A drug targeting dopamine receptors might be able to "kick-start" an injured brain, enabling certain kinds of vegetative and minimally conscious patients to recover faster.

Esteban Fridman of the FLENI hospital in Buenos Aires thinks the crux of the problem for such patients lies in their neuron-connecting axons. They are so badly damaged that they have a difficult time carrying chemical signals, or neurotransmitters, from neuron to neuron. Axons get disrupted when they are subject to stresses such as cranial impact—as when a fighter gets hit in the head or a driver smacks into the steering wheel in a car accident.

As a possible treatment for such damage, Fridman has focused on apomorphine, which binds to the brain's dopamine receptors. Dopamine, a neurotransmitter well known for its role in Parkinson's disease, is part of the mechanism controlling arousal and motivated behavior; it also plays a role in consciousness disorders.

Why apomorphine?
Fridman hypothesizes that apomorphine might work by acting in place of dopamine. Flooding the injured brain with the chemical might stimulate it enough to repair the connections, enabling the patients to reach full consciousness. He notes the drug wouldn't work in cases where the brain has been deprived of oxygen or blood, because the damage is more widespread. Terri Schiavo, a Florida woman whose care sparked a nationwide controversy that peaked in 2005, was in a vegetative state caused by that kind of injury.

One reason Fridman chose apomorphine was that it reaches dopamine receptors directly, even if the body's own ability to make the neurotransmitter is damaged. Apomorphine also binds to many types of dopamine receptors. Some other drugs, such as levodopa (L-dopa), are actually precursors—they are converted into dopamine by the body rather than acting directly on the receptors, so if that conversion mechanism were impaired they would be less helpful. Other drugs, such as amantadine, boost cellular production of dopamine, but if those cells are damaged or less active then they can only be boosted so far. Yet others only bind to certain dopamine receptors.

Fridman first tried apomorphine on a patient in 2004. The man had been in a minimally conscious state for 104 days. After he was given the drug the patient's mother called Fridman to tell him her son had awakened after only 24 hours.

Over the next few years, Fridman and a colleague, Ben Zion Krimchansky at the Loewenstein Hospital Rehabilitation Center in Israel tried the drug on a total of eight patients. Seven recovered consciousness. (One subsequently died of an unrelated problem.) One welcome effect, Fridman says, was that patients did not regress even after the treatment was discontinued. Five improved to where they could walk, and one can now drive by himself. Fridman published some of these results in Neurotherapeutics in 2007 as well as one of his single patient observations in Brain Injury in 2009.

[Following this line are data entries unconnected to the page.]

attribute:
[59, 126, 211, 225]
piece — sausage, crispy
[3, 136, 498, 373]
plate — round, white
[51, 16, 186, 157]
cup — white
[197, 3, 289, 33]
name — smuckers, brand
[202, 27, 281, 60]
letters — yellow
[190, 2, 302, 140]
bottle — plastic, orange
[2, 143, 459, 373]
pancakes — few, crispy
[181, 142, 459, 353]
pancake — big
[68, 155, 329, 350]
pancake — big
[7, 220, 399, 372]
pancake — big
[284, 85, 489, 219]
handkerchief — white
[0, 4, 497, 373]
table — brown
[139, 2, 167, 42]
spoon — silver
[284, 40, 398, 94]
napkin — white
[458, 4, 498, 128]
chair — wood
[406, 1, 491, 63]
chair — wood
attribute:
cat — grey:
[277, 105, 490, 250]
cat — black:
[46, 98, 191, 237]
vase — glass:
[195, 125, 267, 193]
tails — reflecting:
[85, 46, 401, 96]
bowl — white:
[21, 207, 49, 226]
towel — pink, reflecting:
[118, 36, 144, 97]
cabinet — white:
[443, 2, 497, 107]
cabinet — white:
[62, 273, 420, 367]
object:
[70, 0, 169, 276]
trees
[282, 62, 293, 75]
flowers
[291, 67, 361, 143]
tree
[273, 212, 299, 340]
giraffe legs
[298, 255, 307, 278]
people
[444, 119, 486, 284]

But because these clinical observations were not double-blind studies—in which neither the physicians nor the patients know if subjects get a placebo or the drug—Fridman currently is starting a formal clinical study with a total of 76 patients. The apomorphine will be given between one and four months after a traumatic brain injury, and the dosages will be spread over several weeks, given over 12-hour periods. Some patients will get the drug and some will be controls.

The study is being sponsored by Boston-based Neurohealing Pharmaceuticals with initial funding from a U.S. Food and Drug Administration "orphan drug" (a pharmaceutical developed for a rare condition) grant. It is scheduled for completion later this year, although it will more likely be finished in 2011, according to Neurohealing president Daniel Katzman.

Finding what works
Apomorphine fell out of favor as a treatment for Parkinson's because the drug needs to be injected, and that made it less practical for people with tremors. On top of that, it can cause nausea. But Fridman says those problems are less of a concern with vegetative and minimally conscious patients. It is also easier to give them controlled doses over many hours.

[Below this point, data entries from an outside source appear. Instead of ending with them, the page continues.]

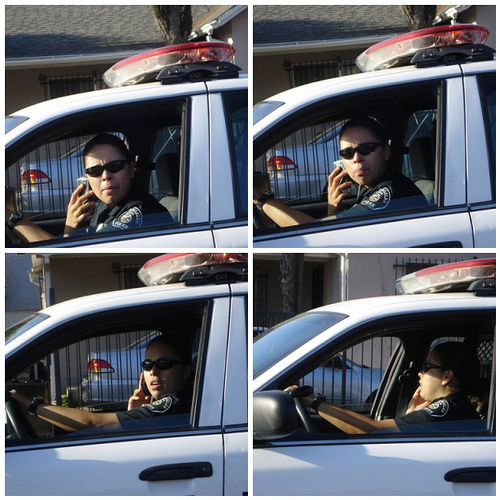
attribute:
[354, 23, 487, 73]
lighs — red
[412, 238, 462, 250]
handle — black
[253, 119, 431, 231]
man — driving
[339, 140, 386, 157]
sunglasses — black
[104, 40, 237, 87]
light — red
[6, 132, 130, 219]
gate — black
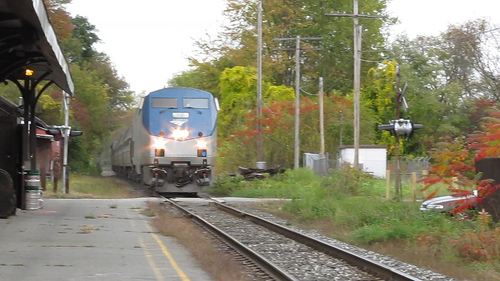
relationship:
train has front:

Apomorphine isn't the only drug being researched in this way. There are current studies of amantadine, which was originally developed for treating influenza. Fridman chose apomorphine, however, because his initial group of patients did not respond to amantadine, levodopa or other drugs that act on the dopamine system.

Ross Zafonte, chairman of the Department of Physical Medicine and Rehabilitation at Harvard, is leading the investigation in the U.S. He says he is cautious but enthusiastic about the prospects of apomorphine. He notes it isn't clear whether the dopamine pathways are the only driver for consciousness or if it is some combination with others. He also wants to find the optimal neurotransmitter pathways to target. But this study will help show what factors lead to faster recovery from vegetative and minimally conscious states, even if it only works in a minority of patients. In addition, even if the treatment only changes the rate of recovery, it still would be a step in the right direction.

Mary McMahon, associate professor of Pediatric Rehabilitation at Cincinnati Children's Hospital Medical Center, has done small-scale work with amantadine, and is not involved with Fridman and Zafonte's work. She says their trial is important to establish what drug therapies may be effective as well as to find out how much of the effect is caused by the drug and how much is through natural healing.